The authors declare no conflict of interest.

Figures

Figure 1.
Figure 1.
Bone matrix mineralization results. (A) Representative Bone Mineralization Density Distribution (BMDD) curves obtained with quantitative back scattered electron imaging on metaphysis (Ms), epiphysis (Es) and cortex (Ct) from Lmna+/+ (solid line) and LmnaG609G/G609G (dashed line) mice. (B) Parameters CaMean, CaLow and CaHigh characterizing the BMDD. Percent calcium content by weight is denoted as wt %Ca. The data are presented as mean ± standard deviation. Significant differences based on post-hoc Tukey’s multiple comparisons tests after two-way ANOVA with site and genotype as factors are indicated. The BMDD and its parameters were obtained on (top) femurs from 8-week-old (20 Lmna+/+, 18 LmnaG609G/G609G) and (bottom) humeri from 15-week- old (7 Lmna+/+,7 LmnaG609G/G609G) mice. Male and female data were pooled. For numerical values, see Suppl. Table 1.
Figure 2.
Figure 2.
Histomorphometry performed on mineralized tissue. (A) Regions of analysis on an overview image of a femur obtained with qBEI. (B) Thickness of the unmineralized zone representing the resting and proliferative zone of the growth plate and volume fraction (bone volume per tissue volume - BV/TV) in the primary and secondary spongiosa. The data are presented as mean ± standard deviation. Significant differences based on student’s t-tests for unpaired data (or Mann-Whitney tests if normality was not verified) are indicated. The results were obtained on (top) femurs from 8-week-old (19 Lmna+/+, 18 LmnaG609G/G609G) and (bottom) humeri from 15-week-old (7 Lmna+/+,7 LmnaG609G/G609G) mice.
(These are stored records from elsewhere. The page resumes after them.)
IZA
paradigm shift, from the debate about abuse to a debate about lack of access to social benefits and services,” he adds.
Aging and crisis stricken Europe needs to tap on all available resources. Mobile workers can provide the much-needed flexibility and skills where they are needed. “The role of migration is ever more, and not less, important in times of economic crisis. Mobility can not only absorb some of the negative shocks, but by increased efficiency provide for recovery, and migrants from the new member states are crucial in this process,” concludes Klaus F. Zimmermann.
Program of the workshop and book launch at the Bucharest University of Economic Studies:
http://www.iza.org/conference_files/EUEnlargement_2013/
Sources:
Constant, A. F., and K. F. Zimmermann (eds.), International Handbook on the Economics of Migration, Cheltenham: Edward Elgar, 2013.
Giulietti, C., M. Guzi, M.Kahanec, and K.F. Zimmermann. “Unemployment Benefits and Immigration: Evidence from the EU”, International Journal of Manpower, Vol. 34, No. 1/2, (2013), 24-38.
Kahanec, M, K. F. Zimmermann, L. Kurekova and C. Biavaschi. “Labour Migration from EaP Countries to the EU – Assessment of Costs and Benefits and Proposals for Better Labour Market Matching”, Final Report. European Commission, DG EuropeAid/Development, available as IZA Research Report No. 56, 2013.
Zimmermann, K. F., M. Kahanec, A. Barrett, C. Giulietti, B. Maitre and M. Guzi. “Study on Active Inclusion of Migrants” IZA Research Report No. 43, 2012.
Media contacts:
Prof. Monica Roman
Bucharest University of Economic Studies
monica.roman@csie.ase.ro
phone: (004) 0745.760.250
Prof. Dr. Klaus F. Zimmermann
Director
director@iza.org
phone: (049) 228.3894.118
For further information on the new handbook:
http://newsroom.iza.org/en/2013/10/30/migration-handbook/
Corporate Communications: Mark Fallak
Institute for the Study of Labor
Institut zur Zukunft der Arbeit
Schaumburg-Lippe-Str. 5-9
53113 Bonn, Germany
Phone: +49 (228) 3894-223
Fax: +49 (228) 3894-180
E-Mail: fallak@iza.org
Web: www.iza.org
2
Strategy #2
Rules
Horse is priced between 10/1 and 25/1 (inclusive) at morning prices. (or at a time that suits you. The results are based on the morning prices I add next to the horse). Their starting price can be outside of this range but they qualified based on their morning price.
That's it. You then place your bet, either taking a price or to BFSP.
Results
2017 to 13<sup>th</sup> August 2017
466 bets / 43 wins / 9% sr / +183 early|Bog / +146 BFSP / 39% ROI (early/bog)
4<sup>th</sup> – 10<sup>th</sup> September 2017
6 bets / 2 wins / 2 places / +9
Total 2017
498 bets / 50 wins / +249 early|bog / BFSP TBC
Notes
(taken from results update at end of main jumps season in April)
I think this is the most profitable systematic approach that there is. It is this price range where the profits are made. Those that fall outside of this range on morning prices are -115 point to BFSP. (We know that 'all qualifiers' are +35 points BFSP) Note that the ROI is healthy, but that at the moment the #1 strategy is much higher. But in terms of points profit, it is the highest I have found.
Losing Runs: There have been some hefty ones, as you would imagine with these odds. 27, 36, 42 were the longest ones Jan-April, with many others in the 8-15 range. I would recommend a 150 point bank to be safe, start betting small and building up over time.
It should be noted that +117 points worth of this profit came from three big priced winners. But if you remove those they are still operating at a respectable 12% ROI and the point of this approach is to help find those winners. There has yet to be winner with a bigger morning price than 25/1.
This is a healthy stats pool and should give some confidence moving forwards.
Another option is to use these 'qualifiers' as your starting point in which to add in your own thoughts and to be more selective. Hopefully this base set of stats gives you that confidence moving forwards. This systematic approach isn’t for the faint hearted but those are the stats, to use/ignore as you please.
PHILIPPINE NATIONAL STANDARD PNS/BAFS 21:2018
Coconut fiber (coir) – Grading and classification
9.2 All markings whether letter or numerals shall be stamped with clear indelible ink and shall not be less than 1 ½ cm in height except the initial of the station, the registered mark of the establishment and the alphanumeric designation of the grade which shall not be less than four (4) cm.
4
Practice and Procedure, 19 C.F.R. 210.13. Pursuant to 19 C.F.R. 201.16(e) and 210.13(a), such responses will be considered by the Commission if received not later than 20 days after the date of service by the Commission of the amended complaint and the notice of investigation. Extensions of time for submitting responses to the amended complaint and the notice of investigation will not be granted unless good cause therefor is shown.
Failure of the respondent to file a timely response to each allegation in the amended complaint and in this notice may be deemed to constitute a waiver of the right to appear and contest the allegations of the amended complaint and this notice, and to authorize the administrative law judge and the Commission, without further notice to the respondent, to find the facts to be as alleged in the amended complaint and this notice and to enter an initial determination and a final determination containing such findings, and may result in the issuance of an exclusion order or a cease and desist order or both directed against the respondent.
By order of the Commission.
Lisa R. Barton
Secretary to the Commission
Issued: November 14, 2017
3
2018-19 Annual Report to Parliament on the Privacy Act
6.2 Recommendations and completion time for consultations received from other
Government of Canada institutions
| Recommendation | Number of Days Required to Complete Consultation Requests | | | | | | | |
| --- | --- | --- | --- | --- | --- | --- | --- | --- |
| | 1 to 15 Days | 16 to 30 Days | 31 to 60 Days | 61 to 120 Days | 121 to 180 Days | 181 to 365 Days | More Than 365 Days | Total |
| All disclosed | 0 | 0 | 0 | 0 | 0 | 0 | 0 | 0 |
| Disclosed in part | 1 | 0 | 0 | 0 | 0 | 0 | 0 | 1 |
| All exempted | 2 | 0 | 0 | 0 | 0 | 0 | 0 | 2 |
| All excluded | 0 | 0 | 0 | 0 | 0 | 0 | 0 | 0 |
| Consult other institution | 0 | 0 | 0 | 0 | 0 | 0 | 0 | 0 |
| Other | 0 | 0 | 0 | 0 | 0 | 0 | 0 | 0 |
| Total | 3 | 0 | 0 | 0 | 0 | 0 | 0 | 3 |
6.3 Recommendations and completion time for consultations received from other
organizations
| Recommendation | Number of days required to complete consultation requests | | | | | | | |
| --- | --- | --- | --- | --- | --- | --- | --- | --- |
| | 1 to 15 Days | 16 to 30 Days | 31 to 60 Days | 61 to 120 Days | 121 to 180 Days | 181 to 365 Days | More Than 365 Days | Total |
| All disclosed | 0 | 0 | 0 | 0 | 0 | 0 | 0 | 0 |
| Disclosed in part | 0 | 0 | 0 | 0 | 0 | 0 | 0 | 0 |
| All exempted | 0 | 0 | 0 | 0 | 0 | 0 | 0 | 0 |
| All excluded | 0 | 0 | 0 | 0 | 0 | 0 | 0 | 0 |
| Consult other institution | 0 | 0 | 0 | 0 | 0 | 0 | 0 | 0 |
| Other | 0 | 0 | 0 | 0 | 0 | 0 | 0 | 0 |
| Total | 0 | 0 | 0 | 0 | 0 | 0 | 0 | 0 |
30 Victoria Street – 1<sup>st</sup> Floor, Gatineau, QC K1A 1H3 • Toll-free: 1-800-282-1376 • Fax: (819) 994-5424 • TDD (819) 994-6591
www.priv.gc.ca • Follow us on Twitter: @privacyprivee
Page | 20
Male and female data were pooled.
Figure 3.
Figure 3.
Osteocyte lacunae. (A) qBEI image of a representative femoral cortex with the unmineralized osteocyte lacunae section (OLS) (black) embedded in the mineralized bone tissue. (B) OLS results obtained from such images on femurs from 8-week-old (top) and humeri from 15-week-old (bottom) Lmna+/+ and LmnaG609G/G609G mice. The data are presented as mean ± standard deviation. T-test for unpaired data (or Mann-Whitney tests if normality was not verified) showed no significant differences between groups. (C) Optical image of a section from a paraffin embedded demineralized sample stained with haematoxylin and eosin where empty lacunae (black arrowhead) and filled osteocyte lacunae (white arrowhead) are indicated. (d) Measurement of empty lacunae on femurs from (top) 8-week-old (4 Lmna+/+, 5 LmnaG609G/G609G) and (bottom) 15 week-old (3 Lmna+/+, 3 LmnaG609G/G609G) mice. The data are presented as mean ± standard deviation. Significant differences based on t-test for unpaired data are indicated.
Figure 4.
Figure 4.
Histological sections stained with Goldner’s trichrome showing the growth plate of the humeri of 15 weeks old Lmna+/+ and LmnaG609G/G609G mice. The mineralized bone tissue appears in blue/green, the non-mineralized bone tissue appears in red, the mineralized cartilage appears in light green and the non-mineralized cartilage is not stained. The epiphysis (Es) is located to the left of the growth plate and the metaphysis (Ms) to the right. In both Lmna+/+ and LmnaG609G/G609G mice, a columnar proliferative zone and hypertrophic chondroblasts (cc) can be observed. However, both non mineralized (blue bracket) and mineralized cartilage (red bracket) appear to be thinner in LmnaG609G/G609G mice compared to control. Images size = 354 µm x 265 µm.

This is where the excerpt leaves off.